Il est de bon ton d’affirmer que « notre pays regorge de talents », sans rien faire pour les sou­te­nir. Mais nous ne sommes pas dupes : nous assis­tons bel et bien au déman­tè­le­ment et au tor­pillage de la culture non seule­ment en Bel­gique, mais dans toute l’Eu­rope, au nom de la « rigueur bud­gé­taire », et de « la crise de la dette ». Aujourd’hui rien ne semble stop­per la folie néo-libé­rale, et ses vas­saux prêts à sac­ca­ger nos vies et la pla­nète pour accu­mu­ler leurs pro­fits insen­sés. Par­tout la culture, comme tous les biens com­muns, est bra­dée et trans­for­mée en mar­chan­dise. Or, la culture est jus­te­ment là pour inter­ro­ger, sti­mu­ler, faire rêver, inven­ter, et rem­pla­cer le modèle de la com­pé­ti­tion omni­pré­sente par l’émulation. Par­tout s’opère un nivel­le­ment par le bas dans la dif­fu­sion média­tique, avec un recul de la qua­li­té au pro­fit du passe-par­tout et du consen­suel. Ain­si, pen­dant que l’E­tat se désen­gage et appau­vrit les ser­vices publics, le « paque­bot » RTBF renonce à sa mis­sion éman­ci­pa­trice, ne recherche aucune concer­ta­tion réelle avec les créa­teurs, et res­semble de plus en plus aux médias privés.

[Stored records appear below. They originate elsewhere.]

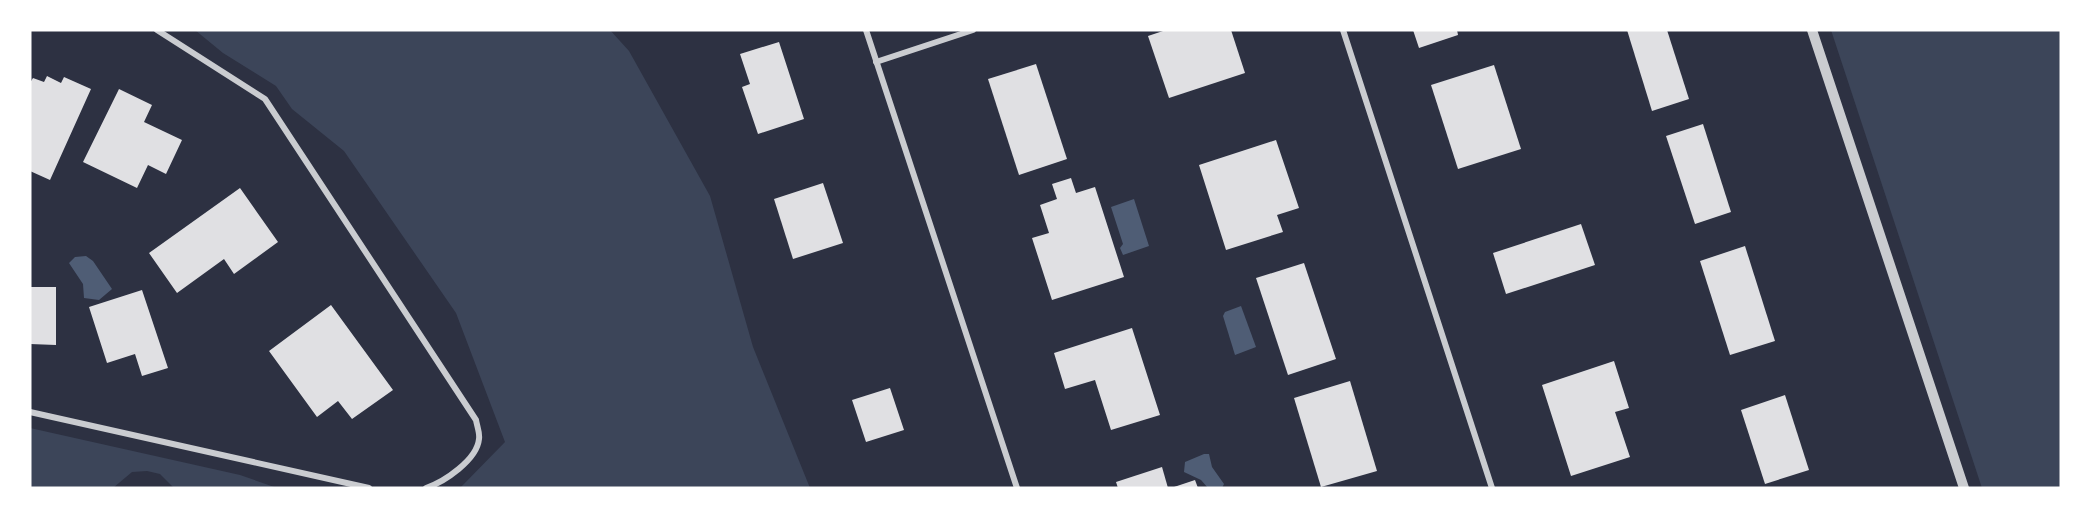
<svg xmlns="http://www.w3.org/2000/svg" width="2091" height="518" viewBox="0 0 2091 518" font-family="'Work Sans',sans-serif">
  <style>
    .green { fill: #3c4559 }
    .water { fill: #4f5d75 }
    .building { fill: #e0e0e3 }
    .lines { fill: none; stroke-linecap: round; stroke-linejoin: round }
    .minor { stroke: #caccd0; stroke-width: 6 }
    .tertiary { stroke: #caccd0; stroke-width: 10 }
  </style>
  <rect width="100%" height="100%" fill="#2d3142"/>
  <g class="green">
    <path d="M195 30H610L629 51 710 196 753 347 810 488H460L505 442 456 313 344 151 292 109 276 86 223 53Z"/>
    <path d="M1831 30H2061V488H1982Z"/>
    <path d="M30 428 240 475 277 488H174L160 474 147 471 132 472 113 488H30Z"/>
  </g>
  <g class="water">
    <path d="M1134 199 1149 246 1123 255 1120 248 1123 244 1111 207Z"/>
    <path d="M86 256 93 261 112 289 99 300 84 298 83 284 69 263 75 257Z"/>
    <path d="M1241 306 1256 347 1235 355 1223 316 1225 312Z"/>
    <path d="M1204 454H1209L1212 467 1224 484 1222 488H1208L1201 480 1184 472 1185 462Z"/>
  </g>
  <g class="building">
    <path d="M1166 30H1231L1245 73 1169 98 1148 36Z"/>
    <path d="M1413 30H1457L1458 35 1419 48Z"/>
    <path d="M1627 30H1667L1689 99 1652 111Z"/>
    <path d="M779 42 804 119 758 134 742 87 750 84 740 54Z"/>
    <path d="M1036 64 1067 159 1019 175 988 79Z"/>
    <path d="M1494 65 1521 149 1458 169 1431 85Z"/>
    <path d="M47 76 61 83 64 77 91 89 50 180 30 171V83L33 78 44 82Z"/>
    <path d="M119 89 152 105 144 122 182 140 166 174 148 165 137 188 83 162Z"/>
    <path d="M1703 124 1731 212 1695 224 1666 136Z"/>
    <path d="M1276 140 1299 208 1277 215 1283 232 1226 250 1199 165Z"/>
    <path d="M1071 178 1076 193 1095 187 1124 277 1052 300 1032 238 1049 233 1040 205 1057 199 1052 184Z"/>
    <path d="M823 183 843 243 793 259 774 199Z"/>
    <path d="M240 188 278 242 234 274 224 259 177 293 149 253Z"/>
    <path d="M1581 224 1595 265 1506 294 1493 253Z"/>
    <path d="M1745 246 1775 341 1730 355 1700 261Z"/>
    <path d="M1304 263 1336 359 1288 375 1256 278Z"/>
    <path d="M30 287H56V345L30 344Z"/>
    <path d="M142 290 168 368 142 376 135 354 107 363 89 307Z"/>
    <path d="M331 305 393 390 352 419 338 401 317 417 269 351Z"/>
    <path d="M1132 328 1160 415 1111 430 1095 380 1065 389 1054 353Z"/>
    <path d="M1614 361 1629 408 1615 412 1630 457 1571 476 1542 385Z"/>
    <path d="M1350 381 1377 471 1321 487 1294 398Z"/>
    <path d="M890 388 904 430 866 442 852 400Z"/>
    <path d="M1785 395 1809 470 1765 484 1741 410Z"/>
    <path d="M1162 467 1168 488H1118L1116 482Z"/>
    <path d="M1195 480 1198 488H1171Z"/>
  </g>
  <g class="lines">
    <g class="minor">
      <path d="M157 30 265 99 476 420C477 426 480 433 479 439 477 460 444 482 426 488"/>
      <path d="M866 30 1017 488"/>
      <path d="M1343 30 1492 488"/>
      <path d="M876 62 973 30"/>
      <path d="M30 412 369 488"/>
    </g>
    <path class="tertiary" d="M1812 30 1964 488"/>
  </g>
  <rect width="2091" height="518" fill="none" stroke="#ffffff" stroke-width="63"/>
</svg>
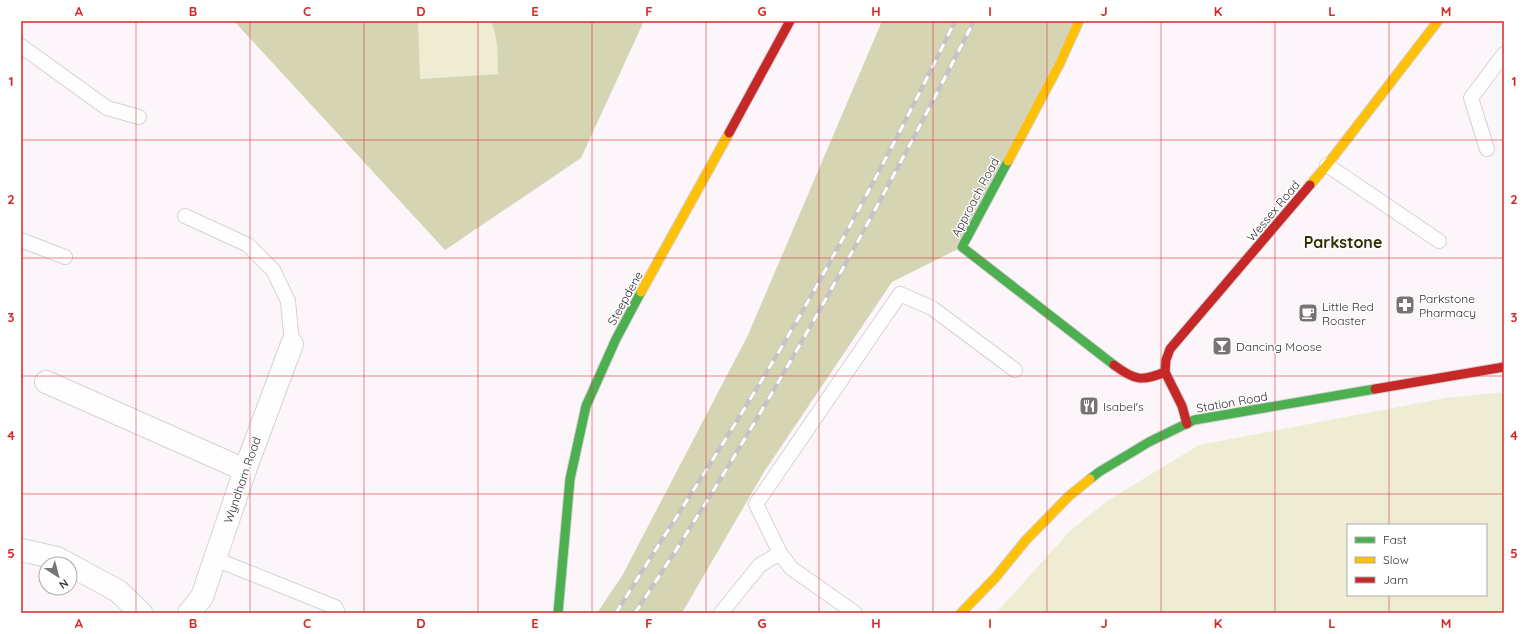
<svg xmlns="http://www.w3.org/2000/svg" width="1525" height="634" font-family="Quicksand,sans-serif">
  <rect width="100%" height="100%" fill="#fcf6fb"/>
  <g fill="#eeedd4" fill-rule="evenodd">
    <path d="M 418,21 L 491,21 C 498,38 498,56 498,74 L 419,79 Z"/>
    <path d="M 1504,392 L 1504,613 L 996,613 L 1071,530 L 1107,501 L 1199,445 L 1445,398 ZM 1348,525 L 1486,525 L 1486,595 L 1348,595 Z"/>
  </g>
  <g fill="#d5d5b4">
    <path d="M 234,21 L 418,21 L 420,79 L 498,74 C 498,56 498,38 491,21 L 644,21 L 581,158 L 445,250 Z"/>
    <path d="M 882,21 L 1079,21 L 962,247 L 892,282 L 764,472 L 682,613 L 597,613 L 622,576 L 748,335 Z"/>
  </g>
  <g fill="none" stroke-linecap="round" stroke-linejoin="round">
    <g stroke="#d6d1d5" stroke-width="16">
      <g id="lane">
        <path d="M 21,46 L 107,108 L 139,117"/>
        <path d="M 1487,149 L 1471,98 L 1504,54"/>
        <path d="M 1327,165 L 1439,241"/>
        <path d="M 185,216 L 248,245 L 273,270 L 288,301 L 292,344"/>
        <path d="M 21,240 L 65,257"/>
        <path d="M 215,559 L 335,607 L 338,613"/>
        <path d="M 721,613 L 760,565 L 780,553"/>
        <path d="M 855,613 L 791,568 L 780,553 L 756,504 L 900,294 L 932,308 L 1015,370"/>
      </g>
    </g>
    <g stroke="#d6d1d5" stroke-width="24">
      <g id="street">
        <path d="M 46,382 L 245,470"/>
        <path d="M 21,550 L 57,558 L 68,564"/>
        <path d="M 70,565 L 118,591 L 141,613"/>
        <path d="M 189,613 L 202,597 L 245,470 L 292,344"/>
      </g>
    </g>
    <g stroke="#d6d1d5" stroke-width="11">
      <g id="fast">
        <path d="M 1008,161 L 962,247 L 1114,365"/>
        <path d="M 1090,479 L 1099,472 L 1149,442 L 1194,420 L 1375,389"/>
        <path d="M 558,613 L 570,479 L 586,406 L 616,339 L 641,292"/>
      </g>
    </g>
    <g stroke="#d6d1d5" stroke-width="11">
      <g id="slow">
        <path d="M 1008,161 L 1059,65 L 1079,21"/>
        <path d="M 1310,185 L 1327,165 L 1438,21"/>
        <path d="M 641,292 L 729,133"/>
        <path d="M 961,613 L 995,578 L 1026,540 L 1069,496 L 1090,479"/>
      </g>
    </g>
    <g stroke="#d6d1d5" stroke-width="11">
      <g id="jam">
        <path d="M 729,133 L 790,21"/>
        <path d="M 1114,365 C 1134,380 1142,382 1165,372"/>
        <path d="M 1375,389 L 1504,367"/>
        <path d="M 1187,424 L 1182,406 L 1165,372 L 1166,360 L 1170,349 L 1310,185"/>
      </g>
    </g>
    <use href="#lane" stroke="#fffefe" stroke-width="14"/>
    <use href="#street" stroke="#fffefe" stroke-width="22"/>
    <use href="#fast" stroke="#4caf50" stroke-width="9"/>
    <use href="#slow" stroke="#ffc107" stroke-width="9"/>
    <use href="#jam" stroke="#c62828" stroke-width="9"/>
    <g stroke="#c5c3c5" stroke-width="4.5">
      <g id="rail">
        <path d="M 616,613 C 680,510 747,409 807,303 C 859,211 909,116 955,21"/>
        <path d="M 635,613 C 761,423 871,223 974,21"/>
      </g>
    </g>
    <use href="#rail" stroke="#fff" stroke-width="3" stroke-dasharray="9" stroke-linecap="butt"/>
  </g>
  <path fill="none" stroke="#d62828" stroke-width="1" stroke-opacity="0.55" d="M 136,21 L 136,613M 250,21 L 250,613M 364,21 L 364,613M 478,21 L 478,613M 592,21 L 592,613M 706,21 L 706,613M 819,21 L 819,613M 933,21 L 933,613M 1047,21 L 1047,613M 1161,21 L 1161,613M 1275,21 L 1275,613M 1389,21 L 1389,525M 21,140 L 1504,140M 21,258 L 1504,258M 21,376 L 1504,376M 21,494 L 1504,494M 1389,595 L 1389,613"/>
  <defs>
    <g id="pharmacy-square" transform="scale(1)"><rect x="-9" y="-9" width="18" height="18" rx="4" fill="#787377" stroke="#fff"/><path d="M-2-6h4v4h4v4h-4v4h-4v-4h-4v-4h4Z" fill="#fff"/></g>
    <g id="cafe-square" transform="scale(1)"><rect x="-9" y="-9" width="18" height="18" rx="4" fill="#787377" stroke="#fff"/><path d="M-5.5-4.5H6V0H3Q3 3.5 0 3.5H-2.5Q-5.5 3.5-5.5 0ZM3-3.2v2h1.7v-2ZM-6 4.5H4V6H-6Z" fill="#fff"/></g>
    <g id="bar-square" transform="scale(1)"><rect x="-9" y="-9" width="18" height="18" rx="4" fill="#787377" stroke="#fff"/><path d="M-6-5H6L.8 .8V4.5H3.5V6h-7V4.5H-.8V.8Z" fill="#fff"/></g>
    <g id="restaurant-square" transform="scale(1)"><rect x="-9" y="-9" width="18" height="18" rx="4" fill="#787377" stroke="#fff"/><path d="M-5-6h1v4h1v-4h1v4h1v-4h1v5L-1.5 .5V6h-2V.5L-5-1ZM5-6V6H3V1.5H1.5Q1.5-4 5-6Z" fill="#fff"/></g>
  </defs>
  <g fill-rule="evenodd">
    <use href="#pharmacy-square" x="1405" y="305"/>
    <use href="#cafe-square" x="1308" y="313"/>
    <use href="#bar-square" x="1222" y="346"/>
    <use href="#restaurant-square" x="1089" y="406"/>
  </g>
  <g text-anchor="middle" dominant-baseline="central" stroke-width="3" stroke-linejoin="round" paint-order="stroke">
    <g font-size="12" fill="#312c30" stroke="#fff">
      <text transform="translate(975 197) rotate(-62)">Approach Road</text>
      <text transform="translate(1273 211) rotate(-50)">Wessex Road</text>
      <text transform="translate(625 298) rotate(-61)">Steepdene</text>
      <text transform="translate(1232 402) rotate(-10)">Station Road</text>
      <text transform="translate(242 480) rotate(-71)">Wyndham Road</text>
    </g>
    <g font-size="12" fill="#312c30" stroke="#fff" text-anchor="start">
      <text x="1419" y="298">Parkstone<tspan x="1419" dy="14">Pharmacy</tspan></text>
      <text x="1322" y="306">Little Red<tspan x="1322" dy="14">Roaster</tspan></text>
      <text x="1236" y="346">Dancing Moose</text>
      <text x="1103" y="406">Isabel's</text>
    </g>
    <g font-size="16" font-weight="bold" fill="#322d01" stroke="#fff">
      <text x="1343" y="242">Parkstone</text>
    </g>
  </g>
  <rect width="1525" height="634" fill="none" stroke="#ffffff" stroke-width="44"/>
  <rect x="1347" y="524" width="140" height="72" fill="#ffffff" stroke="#adabac"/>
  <rect x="1355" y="537" width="20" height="6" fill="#4caf50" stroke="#adabac"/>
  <text x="1383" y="544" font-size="12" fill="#312c30">Fast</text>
  <rect x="1355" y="557" width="20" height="6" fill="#ffc107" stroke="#adabac"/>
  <text x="1383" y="564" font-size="12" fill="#312c30">Slow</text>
  <rect x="1355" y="577" width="20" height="6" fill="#c62828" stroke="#adabac"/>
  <text x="1383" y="584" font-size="12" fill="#312c30">Jam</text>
  <g transform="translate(58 576) rotate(144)"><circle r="19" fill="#ffffff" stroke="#adabac"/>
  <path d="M0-3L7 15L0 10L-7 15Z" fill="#787377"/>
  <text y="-6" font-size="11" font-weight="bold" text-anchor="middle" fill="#312c30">N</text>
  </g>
  <rect x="22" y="22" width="1481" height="590" fill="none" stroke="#d62828" stroke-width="1.5"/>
  <g font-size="13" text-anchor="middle" font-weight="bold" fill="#d62828">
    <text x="79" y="16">A</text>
    <text x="193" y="16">B</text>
    <text x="307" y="16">C</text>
    <text x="421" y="16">D</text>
    <text x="535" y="16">E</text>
    <text x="649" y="16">F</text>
    <text x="762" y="16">G</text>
    <text x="876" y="16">H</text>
    <text x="990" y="16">I</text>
    <text x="1104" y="16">J</text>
    <text x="1218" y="16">K</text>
    <text x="1332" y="16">L</text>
    <text x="1446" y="16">M</text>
    <text x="11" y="86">1</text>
    <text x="1514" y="86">1</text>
    <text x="11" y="204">2</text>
    <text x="1514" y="204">2</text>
    <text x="11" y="322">3</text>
    <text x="1514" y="322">3</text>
    <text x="11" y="440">4</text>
    <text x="1514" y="440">4</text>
    <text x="11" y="558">5</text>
    <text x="1514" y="558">5</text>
    <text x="79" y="628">A</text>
    <text x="193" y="628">B</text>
    <text x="307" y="628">C</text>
    <text x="421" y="628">D</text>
    <text x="535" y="628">E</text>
    <text x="649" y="628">F</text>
    <text x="762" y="628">G</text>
    <text x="876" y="628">H</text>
    <text x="990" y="628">I</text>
    <text x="1104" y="628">J</text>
    <text x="1218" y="628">K</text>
    <text x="1332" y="628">L</text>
    <text x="1446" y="628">M</text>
  </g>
</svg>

Deux ans après sa créa­tion, le FACIR conti­nue à inter­pel­ler nos poli­tiques et nos ins­ti­tu­tions sur l’ur­gence d’une poli­tique cultu­relle auda­cieuse et cohé­rente. Le FACIR est éga­le­ment déter­mi­né à construire un réseau vivant de lieux de concert peu ou pas sub­si­diés, radios libres, médias dif­fé­rents pour pal­lier au man­que­ment abys­sal des ser­vices publics, et ain­si fédé­rer un nou­veau public.

Nous refu­sons de voir som­brer notre art et notre culture !

SIGNATAIRES (novembre 2014)

Fran­çois Cro­nen­berg, Michel Debrulle, Phi­lippe Del­haye, Karine Ger­maix, Joëlle Juvyns, Florent Le Duc, Gil Mor­tio, Clé­ment Nour­ry, Claude Semal, Phi­lippe Tas­quin, Toine Thys, et Ivan Tir­tiaux pour le Comi­té Exé­cu­tif du FACIR.